Effect of a novel biphenyl compound, VMNS2e on ob/ob mice

VMNS2e is a novel biphenyl compound, which in previous studies had showed most favourable interactions with the active site of protein tyrosine phosphatase 1B (PTP1B). The effect of acute and chronic treatment of VMNS2e (30 mg/kg) was investigated in ob/ob mice. Plasma glucose was measured after acute administration of VMNS2e (30 mg/kg) in both lean and ob/ob mice. In the chronic study, VMNS2e (30 mg/kg) was given orally, once daily for 60 days. Metformin (300 mg/kg) was taken as standard therapy. Body weight, food intake and blood glucose was measured weekly while glycosylated hemoglobin A1c (HbA1c), insulin, triglyceride, total cholesterol, low density lipoprotein (LDL), fructosamine, non esterified fatty acid and organ weight were estimated after the completion of treatment period. Oral glucose tolerance test was performed on the last day of treatment.
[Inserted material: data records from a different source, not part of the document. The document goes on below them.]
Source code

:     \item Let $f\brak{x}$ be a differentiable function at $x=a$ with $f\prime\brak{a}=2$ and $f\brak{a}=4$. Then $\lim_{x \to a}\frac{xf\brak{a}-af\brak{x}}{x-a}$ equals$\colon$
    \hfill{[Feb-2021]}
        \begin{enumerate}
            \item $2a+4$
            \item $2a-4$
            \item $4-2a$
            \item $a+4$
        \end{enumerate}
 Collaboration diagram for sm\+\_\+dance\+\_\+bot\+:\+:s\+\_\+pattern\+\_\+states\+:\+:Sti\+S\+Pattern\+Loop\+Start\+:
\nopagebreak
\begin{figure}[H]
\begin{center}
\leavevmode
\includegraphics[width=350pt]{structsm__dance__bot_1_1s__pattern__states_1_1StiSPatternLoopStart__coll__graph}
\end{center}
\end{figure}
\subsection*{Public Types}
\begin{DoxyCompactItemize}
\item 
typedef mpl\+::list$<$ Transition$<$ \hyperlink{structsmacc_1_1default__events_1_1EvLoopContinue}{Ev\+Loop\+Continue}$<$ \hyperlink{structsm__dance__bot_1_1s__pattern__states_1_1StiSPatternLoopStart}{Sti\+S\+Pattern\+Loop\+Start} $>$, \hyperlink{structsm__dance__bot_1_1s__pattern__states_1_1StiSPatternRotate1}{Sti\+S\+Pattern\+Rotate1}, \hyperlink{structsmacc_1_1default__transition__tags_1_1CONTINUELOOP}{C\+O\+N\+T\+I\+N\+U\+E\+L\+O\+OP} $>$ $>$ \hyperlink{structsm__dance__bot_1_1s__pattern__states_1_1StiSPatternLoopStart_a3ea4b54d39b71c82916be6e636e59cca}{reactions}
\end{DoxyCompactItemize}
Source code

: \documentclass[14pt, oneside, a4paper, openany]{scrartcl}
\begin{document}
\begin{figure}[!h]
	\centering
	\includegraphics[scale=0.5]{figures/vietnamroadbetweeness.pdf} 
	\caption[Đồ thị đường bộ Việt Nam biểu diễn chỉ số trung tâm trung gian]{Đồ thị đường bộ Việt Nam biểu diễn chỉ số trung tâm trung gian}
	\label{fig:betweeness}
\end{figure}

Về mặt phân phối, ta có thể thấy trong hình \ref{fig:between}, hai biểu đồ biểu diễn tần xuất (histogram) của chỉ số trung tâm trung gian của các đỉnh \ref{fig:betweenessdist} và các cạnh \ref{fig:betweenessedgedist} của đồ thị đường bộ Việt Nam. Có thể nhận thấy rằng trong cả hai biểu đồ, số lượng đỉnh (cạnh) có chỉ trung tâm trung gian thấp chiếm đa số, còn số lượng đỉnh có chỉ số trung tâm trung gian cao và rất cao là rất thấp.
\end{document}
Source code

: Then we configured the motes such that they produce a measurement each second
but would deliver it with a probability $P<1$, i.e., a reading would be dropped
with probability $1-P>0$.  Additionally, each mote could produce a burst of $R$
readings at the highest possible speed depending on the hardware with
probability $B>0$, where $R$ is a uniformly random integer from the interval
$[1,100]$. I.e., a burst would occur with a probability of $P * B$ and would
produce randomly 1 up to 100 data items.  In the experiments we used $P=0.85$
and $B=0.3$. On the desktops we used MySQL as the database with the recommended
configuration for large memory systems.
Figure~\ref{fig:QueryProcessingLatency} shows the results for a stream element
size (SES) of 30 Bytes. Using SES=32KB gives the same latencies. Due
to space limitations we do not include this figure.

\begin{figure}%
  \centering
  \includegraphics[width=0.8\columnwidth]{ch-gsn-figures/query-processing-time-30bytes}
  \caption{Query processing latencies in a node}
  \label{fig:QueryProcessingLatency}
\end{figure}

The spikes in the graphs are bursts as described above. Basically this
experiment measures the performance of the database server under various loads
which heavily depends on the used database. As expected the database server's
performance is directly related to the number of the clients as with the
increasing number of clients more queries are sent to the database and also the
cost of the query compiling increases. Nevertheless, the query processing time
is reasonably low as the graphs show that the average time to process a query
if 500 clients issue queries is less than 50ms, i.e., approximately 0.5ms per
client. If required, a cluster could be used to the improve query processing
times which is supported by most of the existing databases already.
Liver and epididymal fat weights were taken. Acute dose of VMNS2e elicited an anti hyperglycemic effect. It reduced blood glucose by 14% (0.5 h) and 35.6% (6 h). Chronic VMNS2e treatment improved glucose tolerance by 25.3%. It decreased blood glucose levels. Hyperinsulinemia was reduced (19.6%). VMNS2e treatment had no significant effect on body weight and food consumption. VMNS2e treatment exhibited significant reduction (28.2%) in HbA1c, plasma triglyceride (49%), LDL (24%) and fructosamine (13%) levels. VMNS2e treatment did not alter total cholesterol and non esterified fatty acid levels. Epididymal fat/body weight ratio was reduced (26.3%). VMNS2e exhibited both acute and chronic anti hyperglycemic effect, insulin sensitivity along with improvement in various lipid parameters and glycemic control.